* Records:
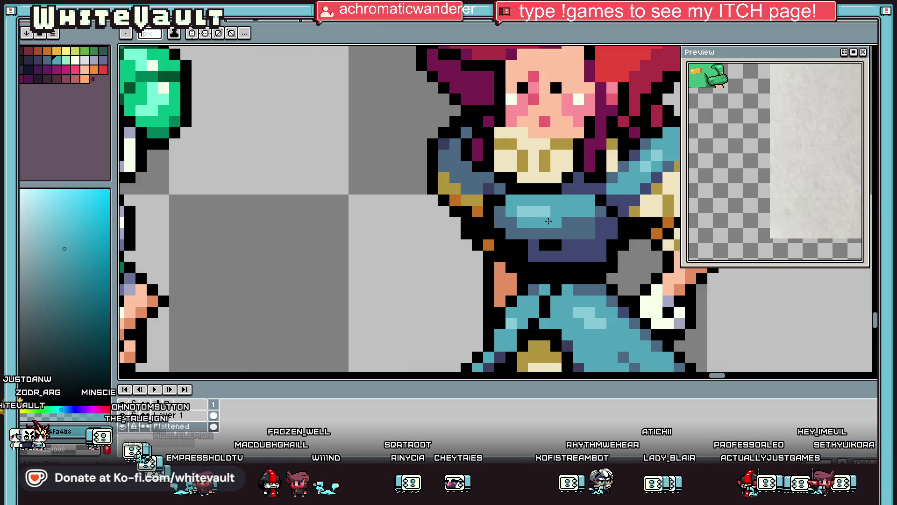
{"action": "scroll", "coordinate": [579, 220], "scroll_direction": "down", "scroll_amount": 4}
{"action": "scroll", "coordinate": [576, 216], "scroll_direction": "up", "scroll_amount": 5}
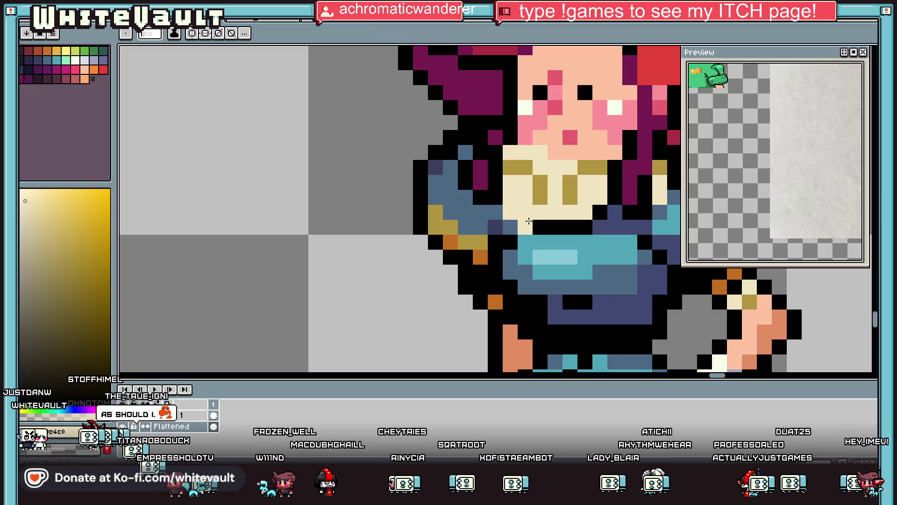
{"action": "mouse_move", "coordinate": [528, 221]}
{"action": "left_mouse_down"}
{"action": "mouse_move", "coordinate": [578, 227]}
{"action": "mouse_move", "coordinate": [595, 205]}
{"action": "mouse_move", "coordinate": [584, 241]}
{"action": "mouse_move", "coordinate": [524, 241]}
{"action": "mouse_move", "coordinate": [496, 213]}
{"action": "left_mouse_up"}
Outline beneath the cream patch in black, add a cream collar pixel, then sample gold and light cream.
{"action": "left_click", "coordinate": [600, 219], "text": "alt"}
{"action": "left_click", "coordinate": [603, 225]}
{"action": "left_click", "coordinate": [494, 181], "text": "alt"}
{"action": "left_click", "coordinate": [496, 196]}
{"action": "left_click", "coordinate": [493, 169], "text": "alt"}
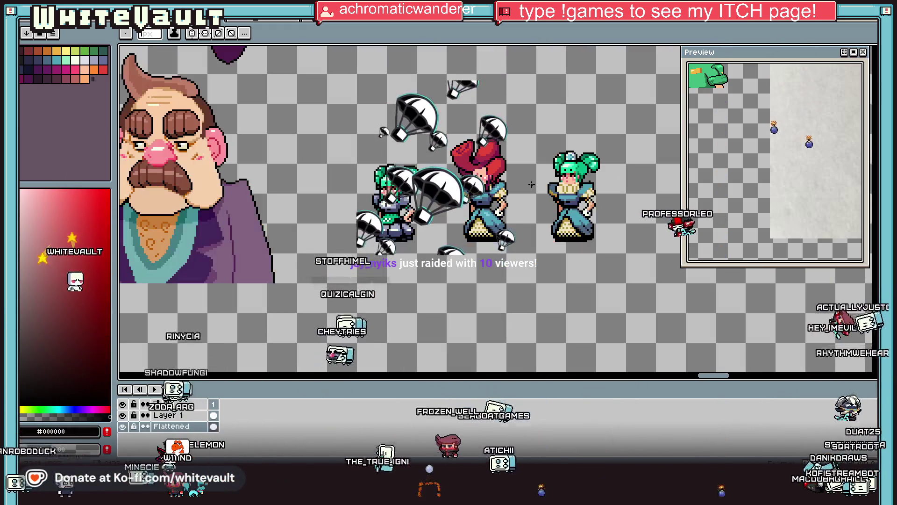
{"action": "scroll", "coordinate": [468, 210], "scroll_direction": "up", "scroll_amount": 2}
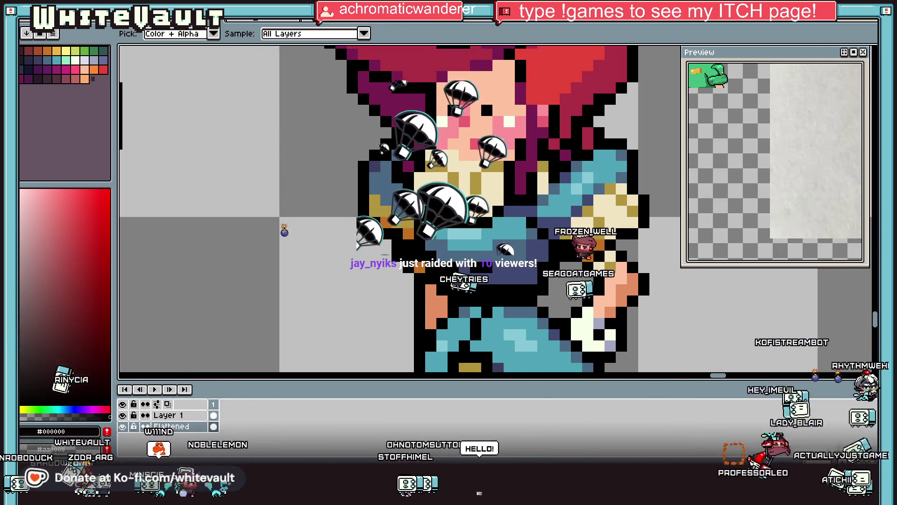
{"action": "left_click", "coordinate": [477, 367], "text": "alt"}
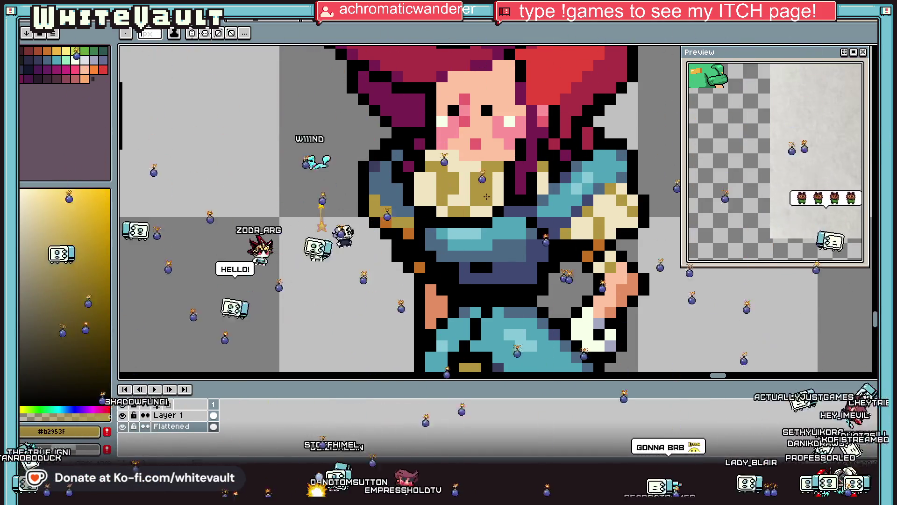
{"action": "left_click", "coordinate": [457, 183], "text": "alt"}
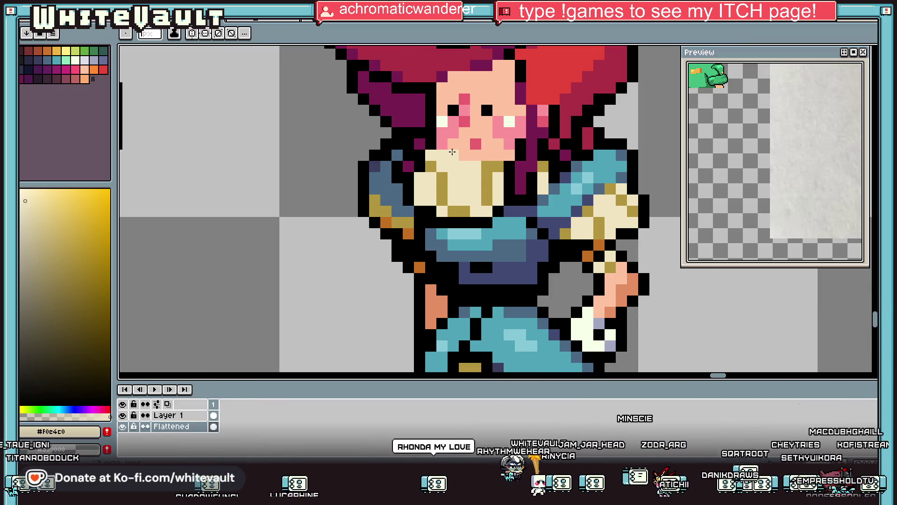
Sample the olive-gold and paint vertical gold stripes down the cream collar's columns.
{"action": "scroll", "coordinate": [503, 178], "scroll_direction": "down", "scroll_amount": 4}
{"action": "scroll", "coordinate": [502, 177], "scroll_direction": "up", "scroll_amount": 4}
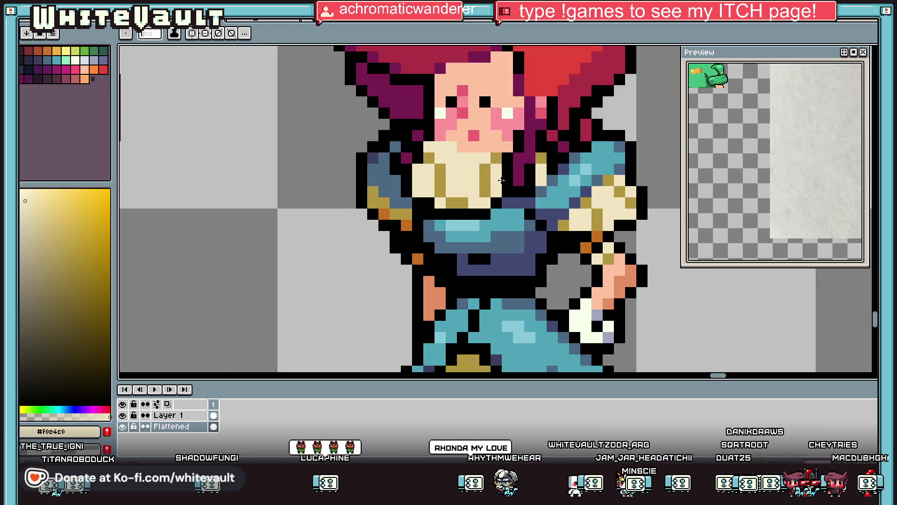
{"action": "left_click", "coordinate": [486, 183], "text": "alt"}
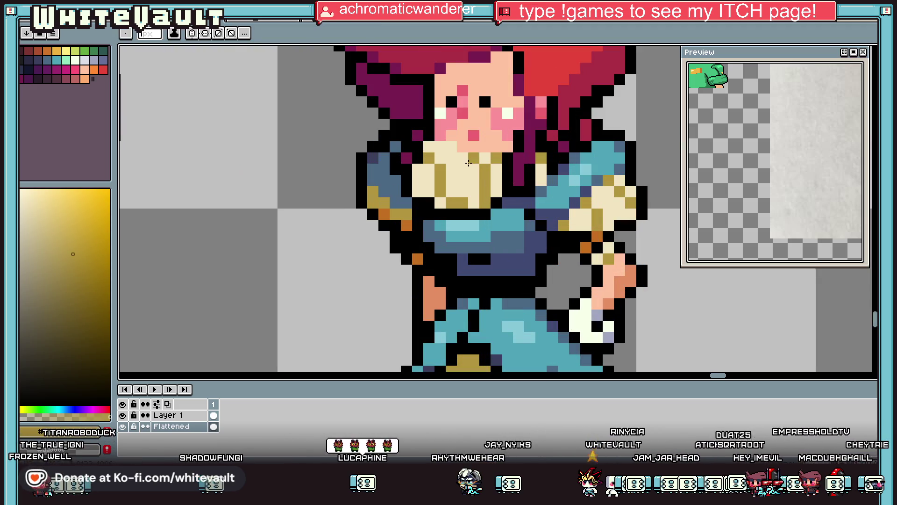
{"action": "mouse_move", "coordinate": [451, 164]}
{"action": "left_mouse_down"}
{"action": "mouse_move", "coordinate": [452, 199]}
{"action": "mouse_move", "coordinate": [438, 160]}
{"action": "mouse_move", "coordinate": [429, 193]}
{"action": "left_mouse_up"}
{"action": "left_click", "coordinate": [442, 152], "text": "alt"}
{"action": "left_click", "coordinate": [430, 158], "text": "alt"}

* Exercise: Gather all lines from the listing above in which "text" occurs.

* Reply:
{"action": "left_click", "coordinate": [600, 219], "text": "alt"}
{"action": "left_click", "coordinate": [494, 181], "text": "alt"}
{"action": "left_click", "coordinate": [493, 169], "text": "alt"}
{"action": "left_click", "coordinate": [477, 367], "text": "alt"}
{"action": "left_click", "coordinate": [457, 183], "text": "alt"}
{"action": "left_click", "coordinate": [486, 183], "text": "alt"}
{"action": "left_click", "coordinate": [442, 152], "text": "alt"}
{"action": "left_click", "coordinate": [430, 158], "text": "alt"}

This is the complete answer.